Doctor Who: Retorno em 2005 muda para sempre a franquia

Em 26 de março de 2005, Doctor Who retornou à TV com Russell T Davies, Christopher Eccleston e Billie Piper, mudando a franquia para sempre.

A série Doctor Who é construída sobre o conceito de mudança. Atores, companheiros, designs da TARDIS, showrunners/produtores/editores de roteiro e até a idade média dos espectadores em casa – Doctor Who é a definição de renovação constante.

Ainda assim, algumas dessas mudanças se mostraram mais significativas do que outras. O momento em que William Hartnell se regenerou em Patrick Troughton marcou uma virada crucial. A escalação de Jodie Whittaker como a primeira Doutora mulher removeu barreiras para futuras gerações de atores. A morte de Adric confirmou que ser um companheiro era realmente tão perigoso quanto parecia.
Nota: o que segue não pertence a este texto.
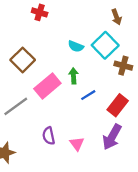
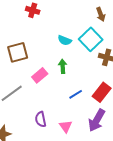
brown square: (23, 60) -> (18, 52), turned 30
pink rectangle: (47, 86) -> (40, 75), size x0.7
blue line: (88, 95) -> (76, 94), moved

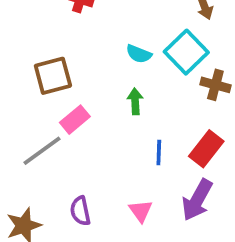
pink rectangle: (40, 75) -> (75, 120), moved
blue line: (76, 94) -> (159, 152), turned -56
purple semicircle: (41, 119) -> (80, 211), moved

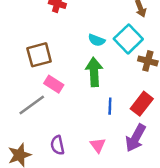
green arrow: (135, 101) -> (94, 72), size x1.6
pink rectangle: (75, 120) -> (54, 84), turned 72

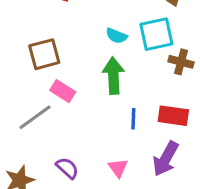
cyan square: (128, 39) -> (156, 34), turned 32
red rectangle: (142, 104) -> (173, 116), turned 60
purple semicircle: (57, 145) -> (67, 168), turned 144

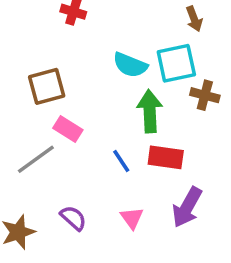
cyan semicircle: (116, 36) -> (130, 65), size x1.4
green arrow: (113, 76) -> (150, 111), moved
red rectangle: (173, 116) -> (166, 157), moved
blue line: (133, 119) -> (121, 161), moved, turned -35

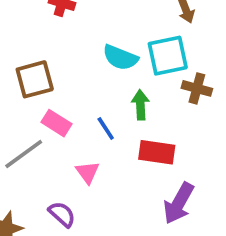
green arrow: (150, 111) -> (140, 105), size x0.7
blue line: (121, 161) -> (106, 129), moved
pink triangle: (132, 218) -> (87, 172), moved

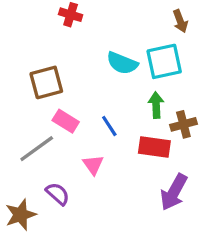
brown cross: (197, 88) -> (183, 124), moved, turned -30
green arrow: (140, 105) -> (156, 105), moved
purple semicircle: (62, 214) -> (58, 194), moved

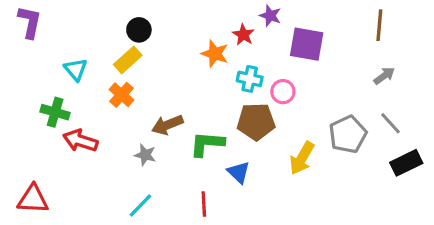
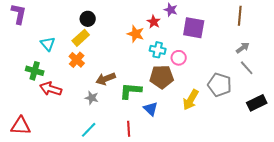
gray line: (391, 123) -> (247, 68), moved
gray pentagon: (348, 134) -> (220, 85), turned -30

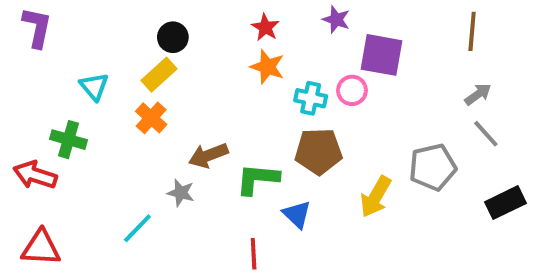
red star: (154, 22) -> (265, 27), moved
pink circle: (179, 58) -> (352, 90), moved
gray pentagon: (220, 85) -> (433, 167), turned -30
red arrow: (51, 89) -> (35, 175), moved
cyan line: (89, 130) -> (137, 228), moved

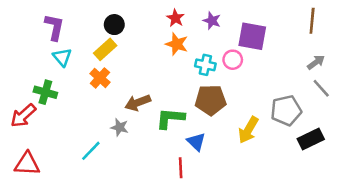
purple star: (336, 20) -> (212, 21), moved
purple L-shape: (37, 27) -> (54, 27), moved
red arrow: (35, 175) -> (23, 116), turned -60
black rectangle: (506, 203) -> (311, 139), moved
red line: (254, 254) -> (181, 168), moved

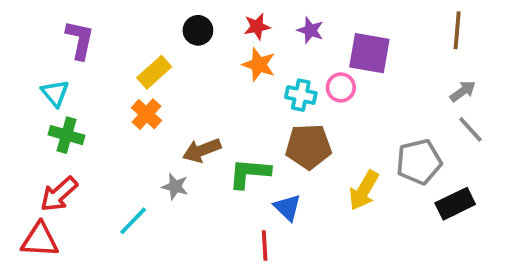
red star: (175, 18) -> (257, 27), turned 30
black circle: (114, 25) -> (198, 30), moved
cyan triangle: (62, 57) -> (55, 93), moved
red arrow: (23, 116) -> (59, 194), moved

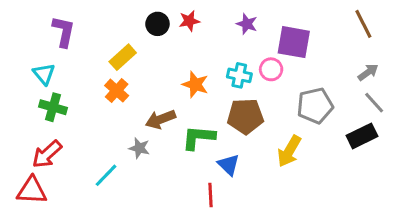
red star: (257, 27) -> (189, 21), moved
brown line: (457, 30) -> (363, 24), turned -32
orange star: (259, 65) -> (195, 84), moved
gray pentagon: (419, 162) -> (315, 106), moved
black rectangle: (455, 204) -> (362, 136), moved

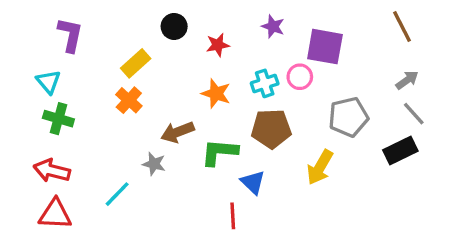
red star: (189, 21) -> (218, 45), moved
cyan cross: (239, 75) -> (265, 83), turned -30
red arrow: (47, 154) -> (52, 171), turned 56
red triangle: (32, 190) -> (55, 214), moved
No entanto, ao lembrar de dias que moldaram fundamentalmente o curso da história de Doctor Who, é difícil ignorar 26 de março de 2005, como o momento em que Doctor Who mudou para sempre.

O retorno de 2005: uma nova era para Doctor Who

Após 16 anos fora do ar, Doctor Who fez um retorno de alto perfil em 26 de março de 2005. Seu cancelamento no final dos anos 80 já era esperado há muito tempo, mas através de histórias em áudio, livros e pura determinação, o espírito de Doctor Who sobreviveu. Foi um escritor talentoso e fã de Doctor Who, Russell T Davies, quem buscou restaurar a TARDIS à sua posição de direito no topo da BBC, e esses esforços culminaram com a exibição de “Rose”.

Ficou imediatamente claro que este não era o Doctor Who de antigamente. RTD criou um híbrido – uma quimera que mesclava um reboot e um revival onde a continuidade das séries passadas era mantida, mas com uma reformulação extensa.

O Doutor de Christopher Eccleston era o herói cool com sua jaqueta de couro e comportamento espinhoso, enquanto Billie Piper recebeu um arco adequado como a nova companheira Rose. RTD provavelmente lamentaria o orçamento que lhe foi concedido, mas em comparação com o passado de Doctor Who, os valores de produção em 2005 foram sublimes.

Doctor Who finalmente pôde ter alienígenas que não pareciam um projeto de arte amador, mas as mudanças não foram apenas cosméticas. Em termos de tom, Doctor Who tornou-se mais emocional, mais focado em drama, mais cheio de ação, mais romântico, enquanto as histórias, felizmente, não eram mais divididas em seis ou mais partes. Fãs existentes poderiam ter se sentido mais chateados se não estivessem tão encantados simplesmente por ter Doctor Who de volta à TV.

Doctor Who já havia mudado antes, mas nunca assim.

Doctor Who se reposiciona como franquia global

Doctor Who sempre carregou um certo nível de importância cultural. Quando as portas da TARDIS foram fechadas em 1989, a famosa caixa azul havia se imortalizado permanentemente na consciência coletiva mundial. As várias referências ao Quarto Doutor em Os Simpsons eram prova disso, mas mesmo assim, a franquia ainda era vista como algo um pouco cult em sua popularidade.

O retorno de Doctor Who em 2005 coincidiu com o início de uma mudança mais ampla, impulsionada pela internet, que viu a chamada cultura geek gradualmente se tornar mais mainstream. Convenções de quadrinhos de repente se tornaram grandes negócios, super-heróis saltaram dos quadrinhos para todas as casas, e fandoms dedicados rapidamente se tornaram a norma. E lá estava Doctor Who com uma série moderna e brilhante para surfar na onda.

O próprio Doutor de número doze falou sobre isso, notando a clara distinção entre Doctor Who “naquela época” e o período pós-2005. Rapidamente após o retorno, Doctor Who se regenerou neste colosso midiático abrangente, as vidas de seus atores principais se transformaram da noite para o dia, pois seus rostos se tornaram conhecidos não apenas no Reino Unido, como era o caso antes, mas em todo o mundo. A era do Doutor de número onze provou ser especialmente popular nos EUA, garantindo que Matt Smith e Karen Gillan fizessem a transição para estrelas de cinema após o término.

E à medida que Doctor Who crescia, também cresciam as responsabilidades de qualquer ator que herdasse o papel icônico. Peter Capaldi descreve a versão moderna de Doctor Who como “uma coisa chamativa que de repente era muito importante para a BBC, ou de repente muito importante para uma marca que precisava ser mantida”. As raízes dessa evolução remontam diretamente a 26 de março de 2005, quando Doctor Who declarou sua intenção de se tornar uma série de aventura de ficção científica com o máximo de apelo e alcance mais amplo do que nunca.